NEW DELHI.-India has mounted a broad diplomatic and publicity campaign to try to mobilize world pressure on Pakistan to halt the refugee flow from the East Pakistan.
More than three million Bengalis have poured into India, and the Indians charge that the refugees have fled as a result of the two-month-old drive against the Bengali independence movement in the east.
The message that is being spread with unusual vigor in the local press here and by Indian diplomats abroad is that unless the world community persuades Pakistan to stop her "deliberate campaign of terror" and "deliberate expulsion" of Bengalis, India will be "forced to act to protect our national interests."
Indian officials do not elaborate on what "forced to act" means, and foreign diplomats here doubt that New Delhi has made any definite plans for its next step if world response proves disappointing.
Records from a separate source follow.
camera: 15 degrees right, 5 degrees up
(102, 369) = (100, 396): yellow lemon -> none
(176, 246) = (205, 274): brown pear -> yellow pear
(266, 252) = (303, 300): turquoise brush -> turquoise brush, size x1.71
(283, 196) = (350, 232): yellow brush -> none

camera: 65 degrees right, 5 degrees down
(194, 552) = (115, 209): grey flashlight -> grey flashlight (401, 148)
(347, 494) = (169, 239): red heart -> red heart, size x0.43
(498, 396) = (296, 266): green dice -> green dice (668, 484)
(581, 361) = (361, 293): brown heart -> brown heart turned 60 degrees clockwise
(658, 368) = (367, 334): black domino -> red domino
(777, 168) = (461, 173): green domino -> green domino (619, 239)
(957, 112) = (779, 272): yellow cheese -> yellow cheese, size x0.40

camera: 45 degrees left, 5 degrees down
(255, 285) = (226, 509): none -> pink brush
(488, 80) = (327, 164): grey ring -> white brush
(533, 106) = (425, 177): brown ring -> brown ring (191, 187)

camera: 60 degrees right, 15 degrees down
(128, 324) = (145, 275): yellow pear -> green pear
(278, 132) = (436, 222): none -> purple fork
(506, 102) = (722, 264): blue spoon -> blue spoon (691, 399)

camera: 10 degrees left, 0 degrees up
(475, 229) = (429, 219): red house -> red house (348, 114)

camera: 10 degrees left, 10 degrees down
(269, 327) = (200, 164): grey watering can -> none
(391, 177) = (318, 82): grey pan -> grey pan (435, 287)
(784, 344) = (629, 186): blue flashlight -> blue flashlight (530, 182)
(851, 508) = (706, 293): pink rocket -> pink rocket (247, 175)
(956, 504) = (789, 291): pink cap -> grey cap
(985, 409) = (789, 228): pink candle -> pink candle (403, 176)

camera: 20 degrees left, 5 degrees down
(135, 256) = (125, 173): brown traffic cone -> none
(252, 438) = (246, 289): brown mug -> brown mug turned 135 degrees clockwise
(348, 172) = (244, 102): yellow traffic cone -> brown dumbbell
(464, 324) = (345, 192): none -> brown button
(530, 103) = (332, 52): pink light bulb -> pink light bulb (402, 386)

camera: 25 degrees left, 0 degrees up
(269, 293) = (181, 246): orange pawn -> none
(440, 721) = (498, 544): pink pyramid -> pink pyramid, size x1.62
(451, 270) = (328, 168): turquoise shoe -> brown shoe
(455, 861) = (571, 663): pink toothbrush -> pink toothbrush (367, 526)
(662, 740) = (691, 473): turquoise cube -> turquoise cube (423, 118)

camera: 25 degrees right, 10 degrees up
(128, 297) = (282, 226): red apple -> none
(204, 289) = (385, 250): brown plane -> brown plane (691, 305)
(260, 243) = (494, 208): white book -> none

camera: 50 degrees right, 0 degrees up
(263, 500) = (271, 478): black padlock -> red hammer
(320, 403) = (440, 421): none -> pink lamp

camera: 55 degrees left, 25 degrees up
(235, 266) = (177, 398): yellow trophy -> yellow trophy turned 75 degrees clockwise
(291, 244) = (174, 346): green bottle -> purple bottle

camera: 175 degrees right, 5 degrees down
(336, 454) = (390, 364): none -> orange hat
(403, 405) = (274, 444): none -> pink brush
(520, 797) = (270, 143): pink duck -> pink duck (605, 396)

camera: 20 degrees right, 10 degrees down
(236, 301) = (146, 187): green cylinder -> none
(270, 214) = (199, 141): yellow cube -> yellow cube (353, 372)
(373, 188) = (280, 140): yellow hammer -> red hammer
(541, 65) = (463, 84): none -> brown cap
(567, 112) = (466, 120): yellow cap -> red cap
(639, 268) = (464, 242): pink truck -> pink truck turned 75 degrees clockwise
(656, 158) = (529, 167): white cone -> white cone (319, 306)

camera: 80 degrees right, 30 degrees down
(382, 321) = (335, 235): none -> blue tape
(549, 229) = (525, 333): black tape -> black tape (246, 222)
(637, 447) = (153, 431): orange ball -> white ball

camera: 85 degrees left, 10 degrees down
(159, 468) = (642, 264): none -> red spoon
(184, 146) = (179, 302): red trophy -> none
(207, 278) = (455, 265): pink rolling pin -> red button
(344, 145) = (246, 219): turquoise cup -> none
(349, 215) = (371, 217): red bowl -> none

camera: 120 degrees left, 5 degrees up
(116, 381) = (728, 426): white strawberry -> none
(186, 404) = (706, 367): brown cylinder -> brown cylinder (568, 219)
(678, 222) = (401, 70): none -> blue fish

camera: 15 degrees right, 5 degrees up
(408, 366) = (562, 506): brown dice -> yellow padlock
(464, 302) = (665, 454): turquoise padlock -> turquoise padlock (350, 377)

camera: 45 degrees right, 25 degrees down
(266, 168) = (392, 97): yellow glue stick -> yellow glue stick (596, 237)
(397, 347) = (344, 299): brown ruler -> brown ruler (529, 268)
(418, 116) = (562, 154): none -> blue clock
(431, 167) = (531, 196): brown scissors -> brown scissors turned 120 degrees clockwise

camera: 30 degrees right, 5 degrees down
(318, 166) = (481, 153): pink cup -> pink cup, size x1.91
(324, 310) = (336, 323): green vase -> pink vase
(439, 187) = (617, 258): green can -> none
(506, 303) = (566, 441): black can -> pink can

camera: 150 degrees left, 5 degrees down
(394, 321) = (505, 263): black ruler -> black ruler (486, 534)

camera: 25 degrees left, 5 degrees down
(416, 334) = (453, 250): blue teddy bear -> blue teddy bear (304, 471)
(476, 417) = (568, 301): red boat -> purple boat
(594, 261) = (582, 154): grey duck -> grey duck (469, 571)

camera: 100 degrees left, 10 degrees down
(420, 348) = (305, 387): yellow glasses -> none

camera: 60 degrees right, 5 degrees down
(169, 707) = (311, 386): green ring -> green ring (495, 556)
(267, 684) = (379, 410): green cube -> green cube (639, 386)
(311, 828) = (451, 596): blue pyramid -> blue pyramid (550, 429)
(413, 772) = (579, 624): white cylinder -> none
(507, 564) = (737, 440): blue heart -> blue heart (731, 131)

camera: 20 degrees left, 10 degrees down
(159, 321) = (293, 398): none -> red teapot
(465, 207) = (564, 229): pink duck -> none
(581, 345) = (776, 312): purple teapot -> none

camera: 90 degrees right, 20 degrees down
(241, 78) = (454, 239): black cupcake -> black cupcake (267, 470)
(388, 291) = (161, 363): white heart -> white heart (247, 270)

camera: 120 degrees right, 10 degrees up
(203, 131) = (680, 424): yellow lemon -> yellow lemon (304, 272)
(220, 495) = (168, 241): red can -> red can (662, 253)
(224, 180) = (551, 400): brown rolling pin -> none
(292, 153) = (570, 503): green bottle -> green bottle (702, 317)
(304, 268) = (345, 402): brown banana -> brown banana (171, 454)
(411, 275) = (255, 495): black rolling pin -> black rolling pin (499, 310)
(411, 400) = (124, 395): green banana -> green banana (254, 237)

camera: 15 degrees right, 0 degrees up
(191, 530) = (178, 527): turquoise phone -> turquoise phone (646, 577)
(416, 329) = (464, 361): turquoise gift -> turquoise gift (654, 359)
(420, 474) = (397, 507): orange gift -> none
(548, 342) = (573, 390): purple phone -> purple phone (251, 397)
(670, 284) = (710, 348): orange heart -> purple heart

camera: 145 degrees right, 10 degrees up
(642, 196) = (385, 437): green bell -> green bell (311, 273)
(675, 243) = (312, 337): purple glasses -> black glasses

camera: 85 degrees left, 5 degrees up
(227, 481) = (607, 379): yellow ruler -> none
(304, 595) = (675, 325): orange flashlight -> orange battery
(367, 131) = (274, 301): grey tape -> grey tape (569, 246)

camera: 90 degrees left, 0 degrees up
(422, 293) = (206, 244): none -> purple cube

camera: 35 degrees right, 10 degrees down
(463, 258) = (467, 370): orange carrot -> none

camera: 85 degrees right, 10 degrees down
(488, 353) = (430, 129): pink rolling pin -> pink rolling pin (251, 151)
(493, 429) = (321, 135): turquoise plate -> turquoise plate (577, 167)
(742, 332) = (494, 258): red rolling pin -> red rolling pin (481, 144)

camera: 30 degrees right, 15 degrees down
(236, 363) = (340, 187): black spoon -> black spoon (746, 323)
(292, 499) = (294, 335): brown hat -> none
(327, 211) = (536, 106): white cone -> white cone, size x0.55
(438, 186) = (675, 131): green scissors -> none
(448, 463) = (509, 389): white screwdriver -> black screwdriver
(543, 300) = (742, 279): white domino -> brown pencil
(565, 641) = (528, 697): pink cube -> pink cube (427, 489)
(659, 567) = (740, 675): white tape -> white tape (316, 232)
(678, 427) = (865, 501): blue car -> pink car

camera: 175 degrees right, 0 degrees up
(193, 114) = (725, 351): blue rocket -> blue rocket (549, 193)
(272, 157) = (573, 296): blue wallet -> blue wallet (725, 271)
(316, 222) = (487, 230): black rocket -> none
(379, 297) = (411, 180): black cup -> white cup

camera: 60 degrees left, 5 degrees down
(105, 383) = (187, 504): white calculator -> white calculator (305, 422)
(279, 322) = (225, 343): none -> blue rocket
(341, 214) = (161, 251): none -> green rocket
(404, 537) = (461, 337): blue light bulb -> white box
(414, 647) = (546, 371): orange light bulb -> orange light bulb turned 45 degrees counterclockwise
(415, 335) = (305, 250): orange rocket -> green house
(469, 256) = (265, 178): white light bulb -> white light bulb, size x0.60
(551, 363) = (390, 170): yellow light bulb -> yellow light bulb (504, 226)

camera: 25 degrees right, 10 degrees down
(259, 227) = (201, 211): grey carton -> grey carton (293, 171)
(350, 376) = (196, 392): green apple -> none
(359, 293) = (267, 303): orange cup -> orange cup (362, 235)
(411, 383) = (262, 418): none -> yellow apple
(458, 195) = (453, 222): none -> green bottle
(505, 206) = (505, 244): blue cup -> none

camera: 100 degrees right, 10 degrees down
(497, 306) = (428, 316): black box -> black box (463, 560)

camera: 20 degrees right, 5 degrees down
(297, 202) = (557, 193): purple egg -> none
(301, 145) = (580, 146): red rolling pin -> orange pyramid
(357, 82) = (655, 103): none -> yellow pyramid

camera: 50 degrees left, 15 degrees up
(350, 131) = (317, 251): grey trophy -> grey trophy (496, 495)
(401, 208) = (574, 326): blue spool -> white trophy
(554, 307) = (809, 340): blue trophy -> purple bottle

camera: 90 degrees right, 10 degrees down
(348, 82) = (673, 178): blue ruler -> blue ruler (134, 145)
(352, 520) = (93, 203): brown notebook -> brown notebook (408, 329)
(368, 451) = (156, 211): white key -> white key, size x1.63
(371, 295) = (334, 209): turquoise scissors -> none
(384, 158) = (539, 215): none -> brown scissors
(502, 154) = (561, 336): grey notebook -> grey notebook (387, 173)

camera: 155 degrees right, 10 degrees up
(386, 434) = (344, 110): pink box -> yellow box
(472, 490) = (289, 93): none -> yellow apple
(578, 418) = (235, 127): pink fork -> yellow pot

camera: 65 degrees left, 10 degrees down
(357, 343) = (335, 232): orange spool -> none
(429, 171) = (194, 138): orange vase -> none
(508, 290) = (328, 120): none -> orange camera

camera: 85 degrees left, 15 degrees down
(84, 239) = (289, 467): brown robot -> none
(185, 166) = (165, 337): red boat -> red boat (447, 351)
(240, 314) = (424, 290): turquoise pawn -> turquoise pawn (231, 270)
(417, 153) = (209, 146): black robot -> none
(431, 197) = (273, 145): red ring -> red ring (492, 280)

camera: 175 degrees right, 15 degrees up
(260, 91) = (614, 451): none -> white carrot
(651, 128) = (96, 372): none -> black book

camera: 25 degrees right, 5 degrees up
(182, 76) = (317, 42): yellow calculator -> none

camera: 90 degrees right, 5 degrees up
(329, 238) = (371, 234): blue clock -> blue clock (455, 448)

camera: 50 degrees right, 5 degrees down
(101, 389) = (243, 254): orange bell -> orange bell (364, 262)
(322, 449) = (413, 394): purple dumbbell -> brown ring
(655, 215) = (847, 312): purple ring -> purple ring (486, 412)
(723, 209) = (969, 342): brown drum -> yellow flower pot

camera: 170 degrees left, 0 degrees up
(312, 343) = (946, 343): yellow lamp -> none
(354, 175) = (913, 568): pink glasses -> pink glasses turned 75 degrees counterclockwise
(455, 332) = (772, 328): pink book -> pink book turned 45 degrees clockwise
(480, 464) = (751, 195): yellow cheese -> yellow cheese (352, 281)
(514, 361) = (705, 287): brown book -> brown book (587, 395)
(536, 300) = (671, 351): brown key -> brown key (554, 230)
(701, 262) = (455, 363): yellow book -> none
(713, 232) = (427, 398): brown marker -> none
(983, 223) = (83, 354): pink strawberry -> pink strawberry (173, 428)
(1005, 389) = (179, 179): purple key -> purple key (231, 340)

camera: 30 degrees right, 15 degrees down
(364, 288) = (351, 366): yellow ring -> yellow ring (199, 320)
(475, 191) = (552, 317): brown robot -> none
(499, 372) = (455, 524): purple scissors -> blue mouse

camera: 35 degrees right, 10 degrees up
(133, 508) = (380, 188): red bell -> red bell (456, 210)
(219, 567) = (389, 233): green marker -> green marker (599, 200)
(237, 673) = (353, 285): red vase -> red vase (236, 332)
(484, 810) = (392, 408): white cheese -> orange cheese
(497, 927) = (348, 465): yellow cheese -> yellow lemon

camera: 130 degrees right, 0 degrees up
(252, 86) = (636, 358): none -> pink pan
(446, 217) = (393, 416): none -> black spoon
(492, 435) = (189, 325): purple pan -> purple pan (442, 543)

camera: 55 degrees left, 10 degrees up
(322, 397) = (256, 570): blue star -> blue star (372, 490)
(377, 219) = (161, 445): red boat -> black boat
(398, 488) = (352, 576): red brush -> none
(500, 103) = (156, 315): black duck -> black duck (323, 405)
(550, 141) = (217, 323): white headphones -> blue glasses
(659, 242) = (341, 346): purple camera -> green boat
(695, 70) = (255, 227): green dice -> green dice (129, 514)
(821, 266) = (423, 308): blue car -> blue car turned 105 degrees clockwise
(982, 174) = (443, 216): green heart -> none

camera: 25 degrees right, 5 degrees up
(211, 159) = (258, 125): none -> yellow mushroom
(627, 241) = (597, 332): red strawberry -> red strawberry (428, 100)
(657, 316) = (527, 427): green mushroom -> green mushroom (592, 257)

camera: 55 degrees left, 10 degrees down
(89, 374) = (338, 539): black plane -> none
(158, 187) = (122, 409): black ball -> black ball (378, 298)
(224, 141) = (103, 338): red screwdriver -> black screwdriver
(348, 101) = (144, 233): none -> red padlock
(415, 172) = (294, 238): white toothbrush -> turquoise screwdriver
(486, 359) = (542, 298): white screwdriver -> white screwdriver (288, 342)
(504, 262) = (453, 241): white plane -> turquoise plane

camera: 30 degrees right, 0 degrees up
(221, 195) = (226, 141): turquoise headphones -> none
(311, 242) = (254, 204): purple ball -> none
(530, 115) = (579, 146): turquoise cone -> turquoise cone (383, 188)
But the refugee and border situation is becoming more serious, and while it is clear that neither India nor Pakistan wants another war, observers here do not rule out the possibility. Should a military clash erupt, India is hoping that both Indian public opinion and world opinion will have been prepared for it and will understand India's case.
PRESSURE ON GOVERNMENT
Another apparent reason for the tough stance is to satisfy the wide public sympathy in India for the Bengali independence struggle and to relieve some of the resultant pressure on the Government to grant recognition to the recently proclaimed government of Bangla Desh, or Bengal nation, the Bengali name the insurgents have given to East Pakistan.
Prime Minister Indira Gandhi has said she feels recognition at this time would be a mistake because it would lend credence to Pakistan's charge that the independence movement was engineered by India in order to dismember Pakistan. The pressure for recognition will be renewed by opposition parties when the next session of Parliament opens on Monday, and Mrs. Gandhi will now enter the session with fresh ammunition.
The Indian diplomatic offensive, which began this week, was preceded by a protest note to Pakistan, which said that the military action in East Pakistan "has created a human problem of unparalleled magnitude which is capable of producing serious repercussions in the area leading to a threat to peace in the region." In a speech last Tuesday, Mrs. Gandhi said, "If a situation was forced upon us, then we are fully prepared to fight."
REFUGEES 60 PERCENT HINDU
The Indian Government believes-and its ambassadors reportedly have been instructed to convey to foreign Governments that the Pakistani Army is now calculatedly terrorizing certain unwanted elements in the East Pakistan population, such as the minority Hindus, so that they will flee across the border and place grave strains on India's economic and social fabric.
The refugees are about 60 percent Hindu and 40 percent Moslem. From their composition and their accounts of what happened in their villages, it would appear that the army's main targets are students, young people, intellectuals, party workers for the now-banned Awami League and Hindus, who voted strongly for the pro- autonomy Awami League in last December's election and who have always been regarded as pro-India by the West Pakistanis.
Some West Pakistani newspapers have been attempting recently to blame the Hindu vote for setting off the conflict. The papers argue that Hindus should never have been given an equal franchise in an Islamic state. In a statement on the refugees yesterday, Pakistanis President, Agha Mohammed Yahya Khan, said that "bona fide Pakistani citizens are welcome to return to their homes."'
President Yahya repeated Pakistan's contention that many of the refugees are Indian infiltrators who entered East Pakistan to help the insurgents. He said violence by anti-state elements had forced a number of innocent persons to seek shelter in India, and he contended that other Bengalis "were encouraged by India to leave with the object of disrupting East Pakistan's economic life."
COST CONCERNS INDIA
Home of the refugees this correspondent interviewed on a recent three-day tour of refugee camps mentioned any factor but the Pakistan Army in explaining why they fled East Pakistan.
The cost of sheltering and feeding the Bengali refugees- estimated at hundreds of millions of dollars a year-is considered prohibitive for India, whose resources are already strained by a population of 550 million India is even more worried about the social tensions and security problems.